As India steps up its pursuit of stiff climate change mitigation goals by focusing on energy transition, the demand for finance required to implement clean and green projects will not only grow but will also be dynamic.

Experts also agree that an innovative approach to raise capital is the need of the hour. ‘Green bonds’, they feel, is an important option to be actively pursued. In fact, as part of the Government’s overall market borrowings in 2022-23, Union Finance Minister Nirmala Sitharaman announced that ‘Sovereign Green Bonds’ will be issued for mobilising resources for green infrastructure. This is expected to positively stimulate India’s green bonds market.

Like any other bond, a green bond is a debt instrument. The proceeds of a green bond offering are earmarked for financing green projects like manufacturing electric vehicles , setting up mass rapid transport systems, managing water and irrigation and renewable energy. Monies can be raised either by financial institutions for further lending to green projects, or by developers directly for investment in their projects. Green bonds are issued in both unlisted and listed forms.

Persisting challenges

Since green bonds are relatively new, they have to overcome a few problems at the start. Says Deepto Roy, Partner, Shardul Amarchand Mangaldas & Co, “Despite the far-reaching benefits of green bonds, such as being a good alternative to conventional bank debt and attracting a larger pool of investors globally, there are still certain challenges that persist, given that this form of financing is seemingly at a nascent stage. Public and private sector project developers are still educating themselves on the utility of green bonds in infrastructure projects.”

From a regulatory perspective, too, there needs to be more crystallisation with some changes brought about in the last one year in India. The SEBI has acknowledged the growing need to regulate listed green bonds and has taken a proactive approach. Consequently, in 2021, it issued the ‘SEBI (Issue and Listing of Non-Convertible Securities) Regulations, 2021’ for governance of listed green bonds. The NCS regulation was further modified at the end of the year and now provides an illustrative list of green projects which includes projects concerning renewable energy and clean transportation.

Revised SEBI circular

Explains Roy, “NCS regulation did not go into the granularity of how the issue of green bonds will be regulated, and simply stated that green bonds will comply with conditions that may be specified by SEBI. Therefore, SEBI notified a revised circular on December 17, 2021, wherein chapter IX of the operational circular specifically dealt with issue of green bonds, stipulating disclosure requirements in the offer documents for such bonds, which are over and above the disclosure requirements for non-convertible debentures under the NCS regulation, and included disclosure of statement of environmental objectives and details of procedure implemented for tracking deployment of proceeds from issue of green bonds.”

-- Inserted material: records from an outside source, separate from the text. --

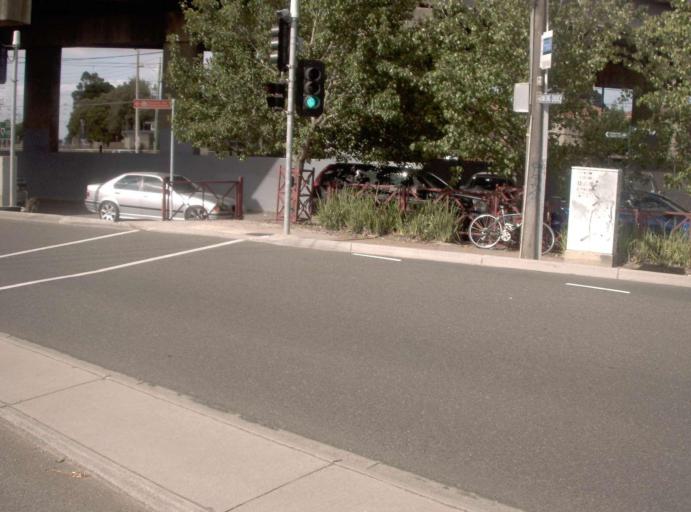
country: AU
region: Victoria
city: Clayton
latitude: -37.9114
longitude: 145.1035
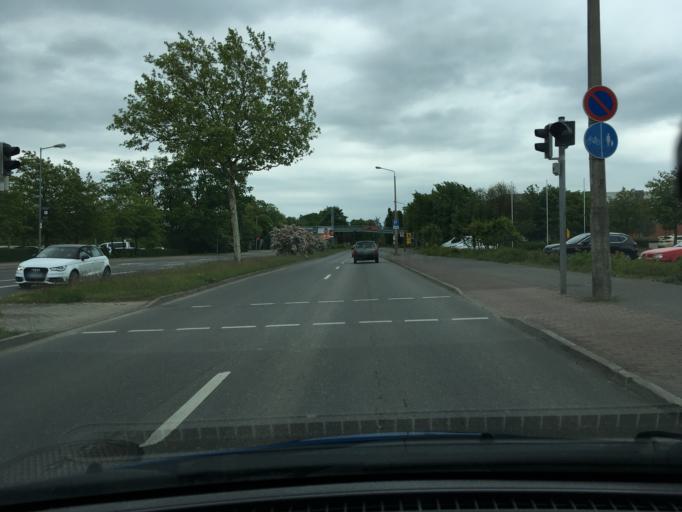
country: DE
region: Mecklenburg-Vorpommern
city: Wismar
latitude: 53.8868
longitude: 11.4472
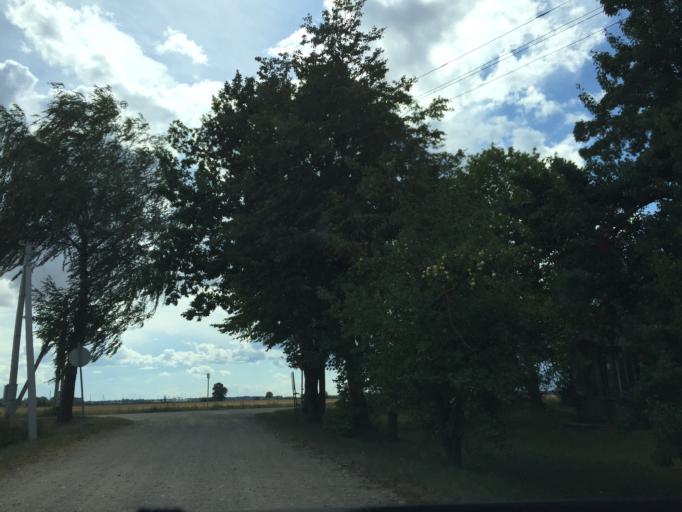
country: LT
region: Siauliu apskritis
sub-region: Joniskis
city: Joniskis
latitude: 56.3407
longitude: 23.6204
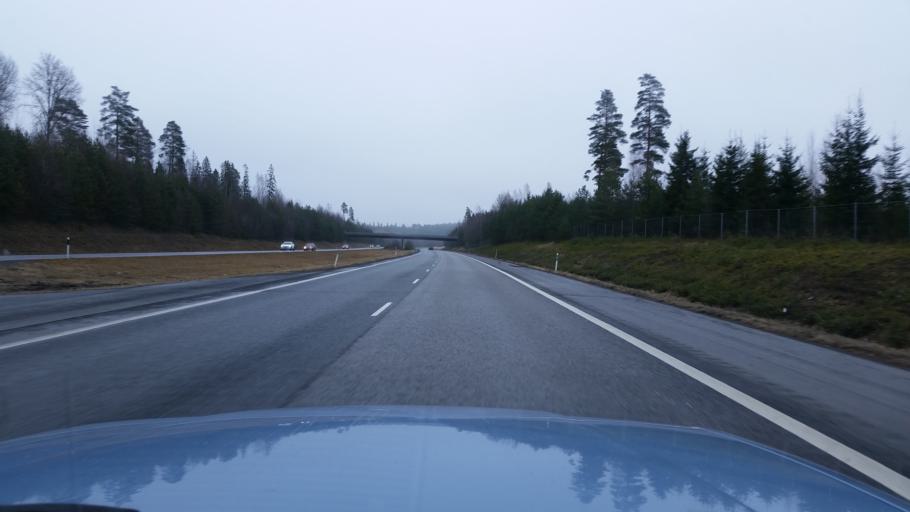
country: FI
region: Haeme
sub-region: Haemeenlinna
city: Parola
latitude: 61.0704
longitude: 24.2979
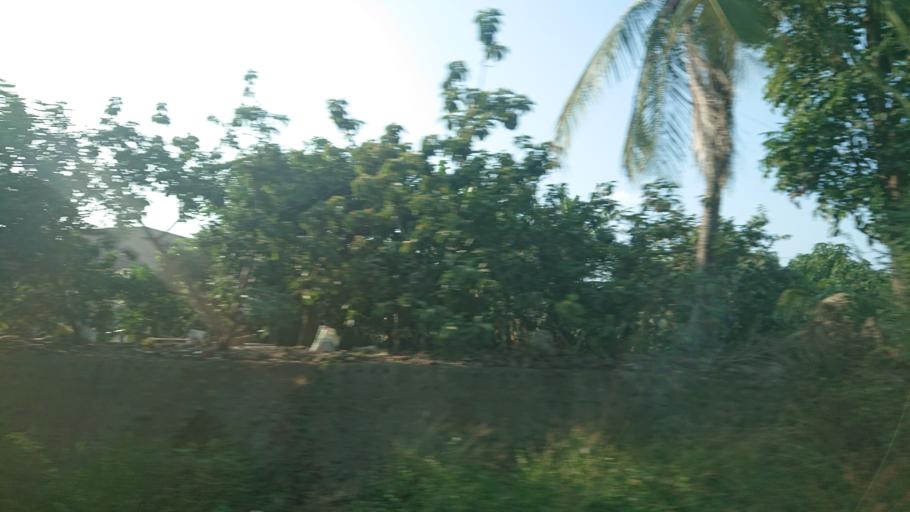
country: TW
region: Taiwan
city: Xinying
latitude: 23.1672
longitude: 120.2534
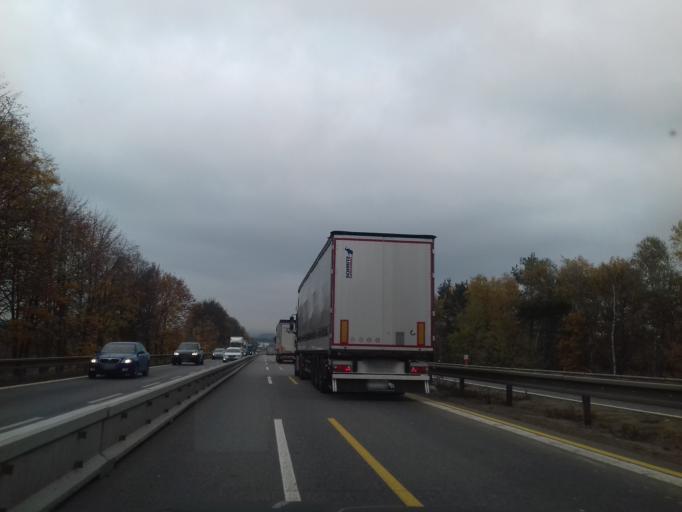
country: CZ
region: Central Bohemia
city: Trhovy Stepanov
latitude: 49.7305
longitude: 15.0447
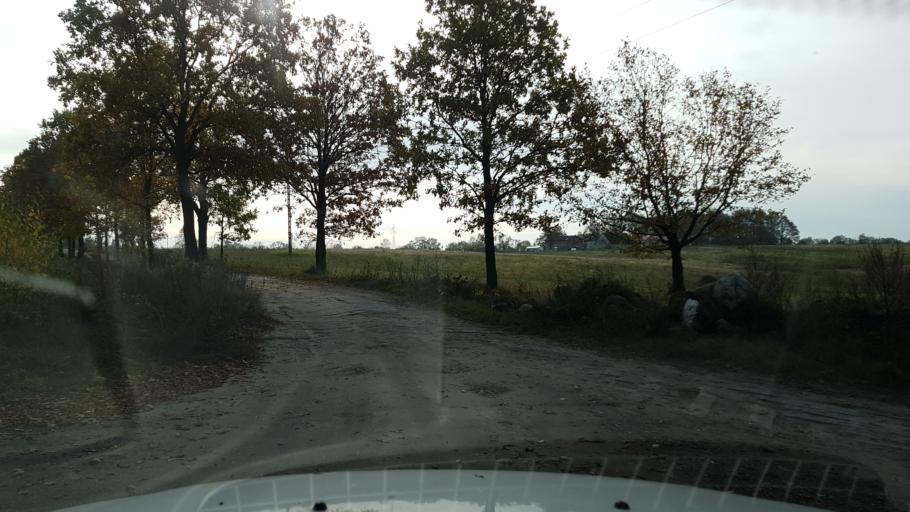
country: PL
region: West Pomeranian Voivodeship
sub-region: Powiat swidwinski
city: Polczyn-Zdroj
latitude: 53.7509
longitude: 16.0325
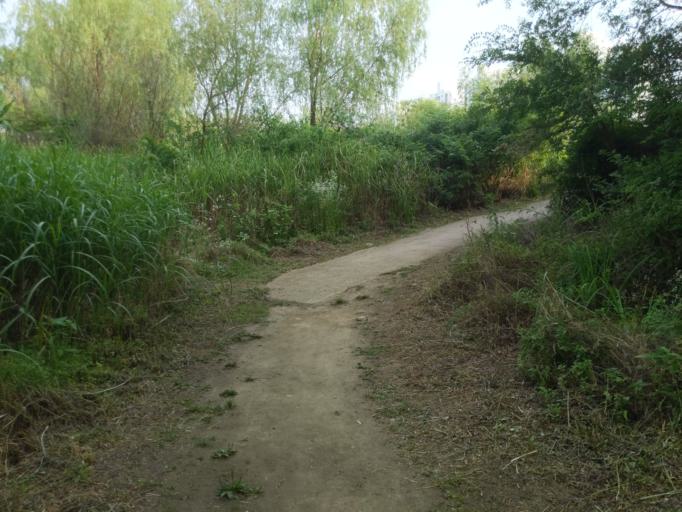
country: KR
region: Gyeonggi-do
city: Kwangmyong
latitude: 37.5373
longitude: 126.9054
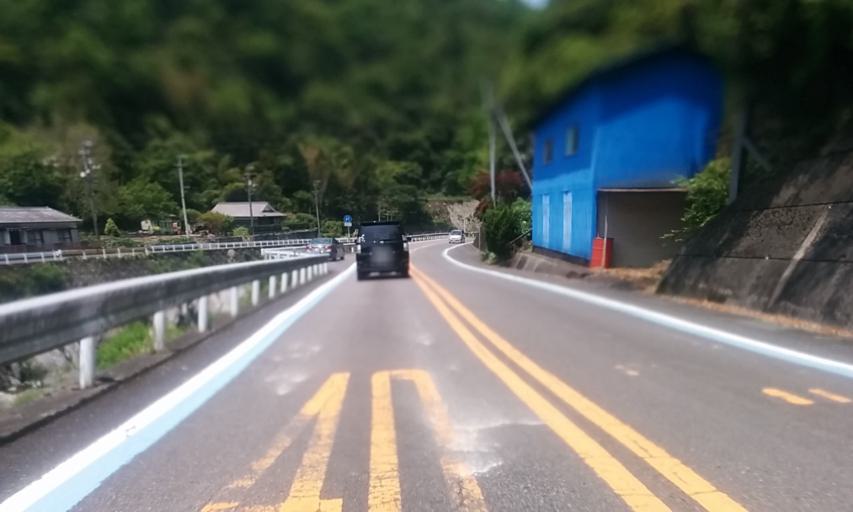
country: JP
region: Ehime
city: Niihama
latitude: 33.9142
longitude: 133.3117
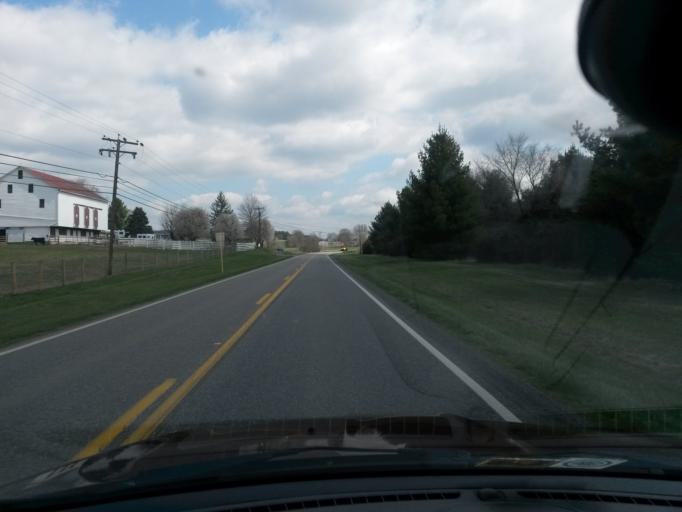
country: US
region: Virginia
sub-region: Rockingham County
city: Massanetta Springs
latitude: 38.3415
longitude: -78.8585
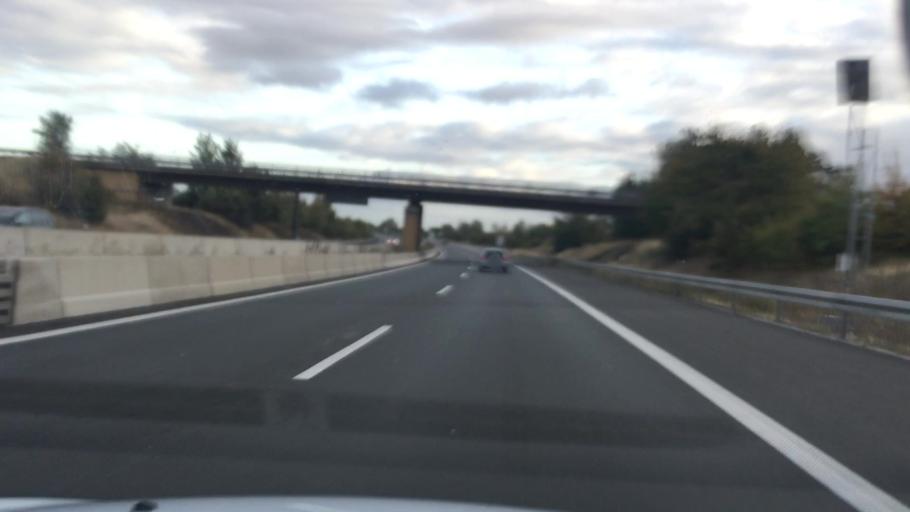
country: DE
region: Saxony-Anhalt
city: Plotzkau
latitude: 51.7348
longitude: 11.6677
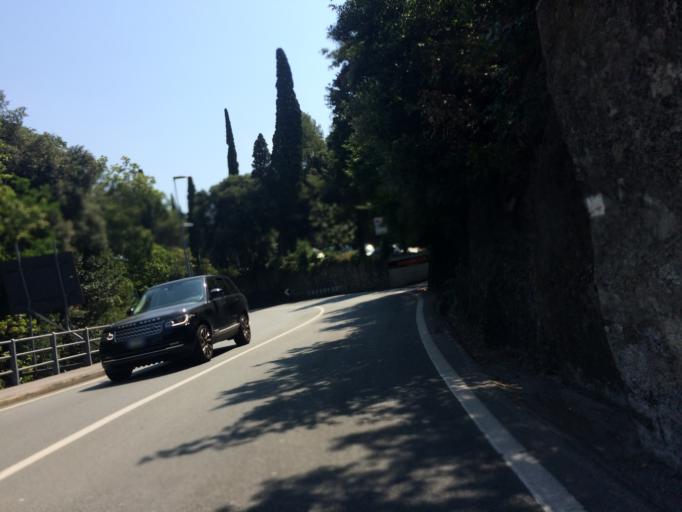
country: IT
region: Liguria
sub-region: Provincia di Genova
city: Arenzano
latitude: 44.4006
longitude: 8.6808
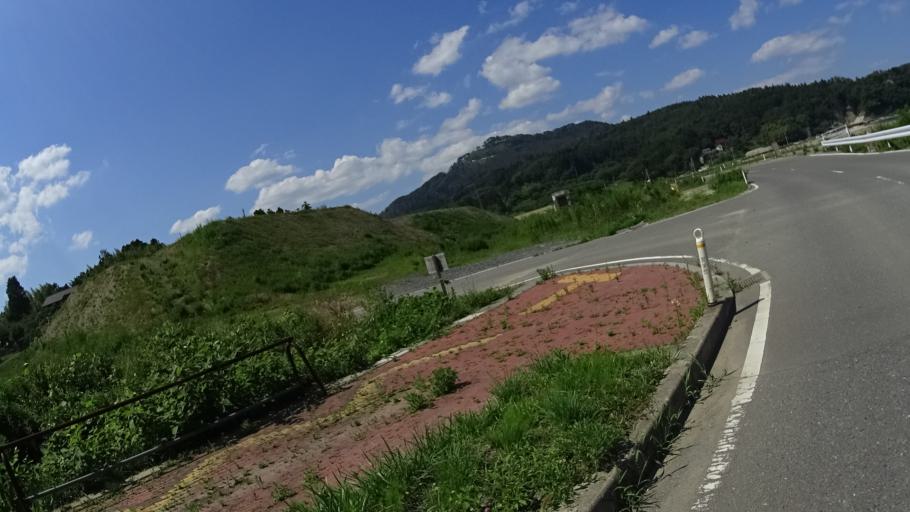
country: JP
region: Iwate
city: Ofunato
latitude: 38.8599
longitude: 141.6215
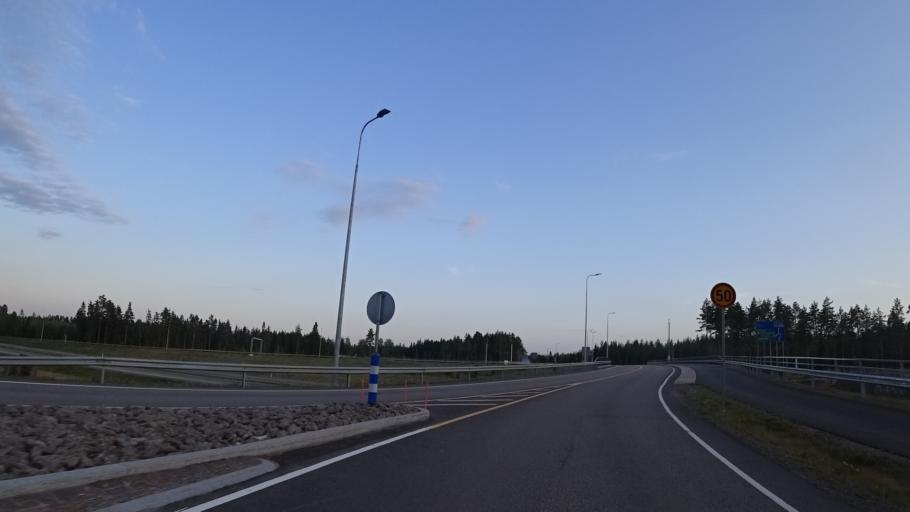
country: FI
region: Kymenlaakso
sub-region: Kotka-Hamina
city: Virojoki
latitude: 60.6062
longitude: 27.7045
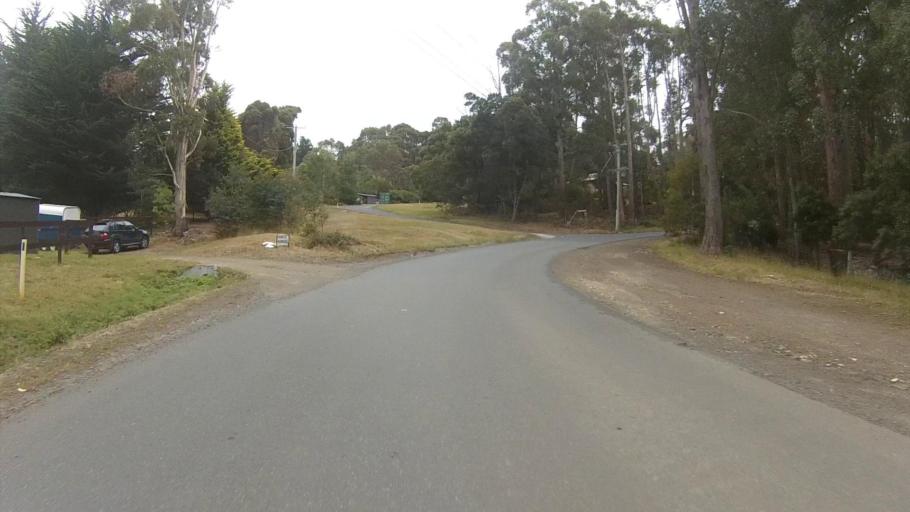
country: AU
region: Tasmania
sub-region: Kingborough
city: Kingston
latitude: -42.9635
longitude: 147.2772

The operational circular also stipulated periodic disclosures to be made by the issuer of green bonds, which includes, audited details of utilisation of proceeds from green bonds along with quantitative/ qualitative performance indicators of the environmental impact of the projects. These disclosure requirement runs parallel to the disclosure requirements under the SEBI Regulations, 2015.

Cost deters investors

However, unlisted green bonds have no specific regulation governing the issuance of such bonds. As a result, unlisted green bonds are left to take on the characteristics of regular unlisted debt with minimal regulation. Pertinently, Roy says, “Much remains to be done from a regulatory aspect to make Indian green bonds market to be an attractive avenue for investors. Typically, green bonds have a higher cost for the issuer (due to higher coupon rate), which results in decreased participation of the private sector in the issue of green bonds. This can be addressed by regulators such as the Reserve Bank of India and SEBI.”

A few key listed green bonds issued in 2021 include: Ghaziabad Nagar Nigam, which raised ₹150 crore; JSW Hydro Energy which raised $707 million; India Clean Energy Holdings which raised $400 million and Adani Green Energy which generated $750 million through green bonds.

India’s untapped potential

Whilst India has the second largest bond market among emerging markets after China, its green bond market is roughly less than a tenth of that of China’s. This points to India’s untapped potential.

The latest push to promote sovereign green bonds signals the government’s seriousness in catalysing the domestic green bond market. It is high time to give these bonds a boost as such funding will help sharpen the focus on projects that aim at carbon intensity reduction.